Materiality: Pastels 2

Posted on 2021-08-202023-01-13

Following on from what I learned in the first part of this exploration, I decided to try my hand at creating my own pastels.

For my pigment I gathered soil from my garden, and I also purchased a couple pigments so I could compare a professional pigment to my own stumbling attempts.

Washing soil to remove organic debris

I never thought I’d say the phrase “I’m washing dirt”. But here I was washing dirt. It took a lot of rinsing before I was reasonably satisfied that I’d gotten out what I could.

Adding binder. Gum Tragacanth
“Glenwood Grey”, Cassel Earth and Ultramarine

The ultramarine was so blue I thought it would burn out my eyes. It really was incredible.

Painting dirt into my sketchbook
Mulling pigment and water to refine the particle size
A nice rich brown… which they will not be once they dry
Glamour shot on the “Glenwood Grey”

Well. The ultramarine worked best. But these are some hard pastels. The garden pigment is much much grainier than the profressional pigments, which is of no surprise.

Also, I mixed the gum Tragacanth at the wrong proportion. I was supposed to use the ratio 1:30 by weight, but I forgot that last part about weight. 1:30 by volume is a very different thing. Anyway, way too hard. I need a scale that can weigh such light things — my kitchen scale probably cannot.

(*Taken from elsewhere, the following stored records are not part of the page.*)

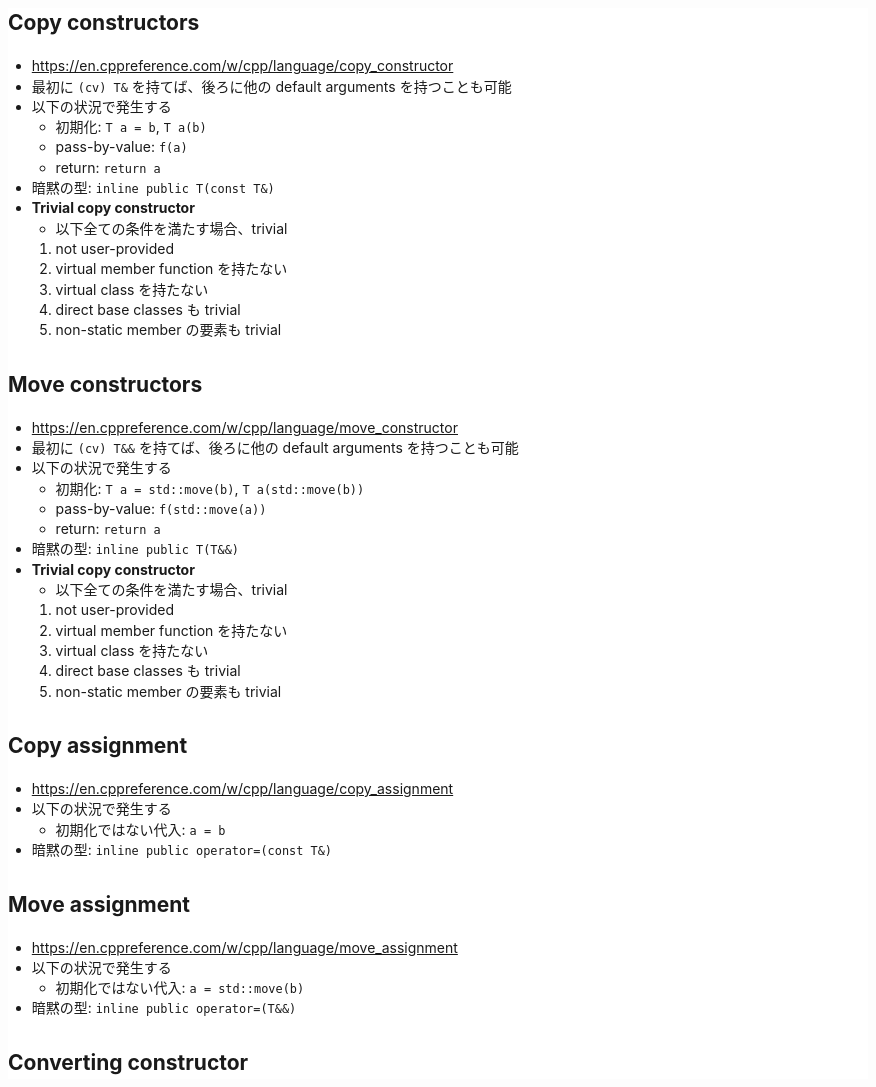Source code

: ## Copy constructors

- <https://en.cppreference.com/w/cpp/language/copy_constructor>
- 最初に `(cv) T&` を持てば、後ろに他の default arguments を持つことも可能
- 以下の状況で発生する
  - 初期化: `T a = b`, `T a(b)`
  - pass-by-value: `f(a)`
  - return: `return a`
- 暗黙の型: `inline public T(const T&)`
- **Trivial copy constructor**
  - 以下全ての条件を満たす場合、trivial
  1. not user-provided
  2. virtual member function を持たない
  3. virtual class を持たない
  4. direct base classes も trivial
  5. non-static member の要素も trivial

## Move constructors

- <https://en.cppreference.com/w/cpp/language/move_constructor>
- 最初に `(cv) T&&` を持てば、後ろに他の default arguments を持つことも可能
- 以下の状況で発生する
  - 初期化: `T a = std::move(b)`, `T a(std::move(b))`
  - pass-by-value: `f(std::move(a))`
  - return: `return a`
- 暗黙の型: `inline public T(T&&)`
- **Trivial copy constructor**
  - 以下全ての条件を満たす場合、trivial
  1. not user-provided
  2. virtual member function を持たない
  3. virtual class を持たない
  4. direct base classes も trivial
  5. non-static member の要素も trivial

## Copy assignment

- <https://en.cppreference.com/w/cpp/language/copy_assignment>
- 以下の状況で発生する
  - 初期化ではない代入: `a = b`
- 暗黙の型: `inline public operator=(const T&)`

## Move assignment

- <https://en.cppreference.com/w/cpp/language/move_assignment>
- 以下の状況で発生する
  - 初期化ではない代入: `a = std::move(b)`
- 暗黙の型: `inline public operator=(T&&)`

## Converting constructor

But I’m not unhappy at all. The ultramarine is far far more intense than any of the ultramarine pastels that I have (Rembrandt, Terry Lewis) which indicates to me that claims of “pure pigment pastels” might be inflated a little.

With the Cassel earth, it is a nice dark tone that I could use like Paula Rego to cut through layers of other pastel.

With my garden pigment, I need to do another round and make refine the pigment further. I really want to make something with these.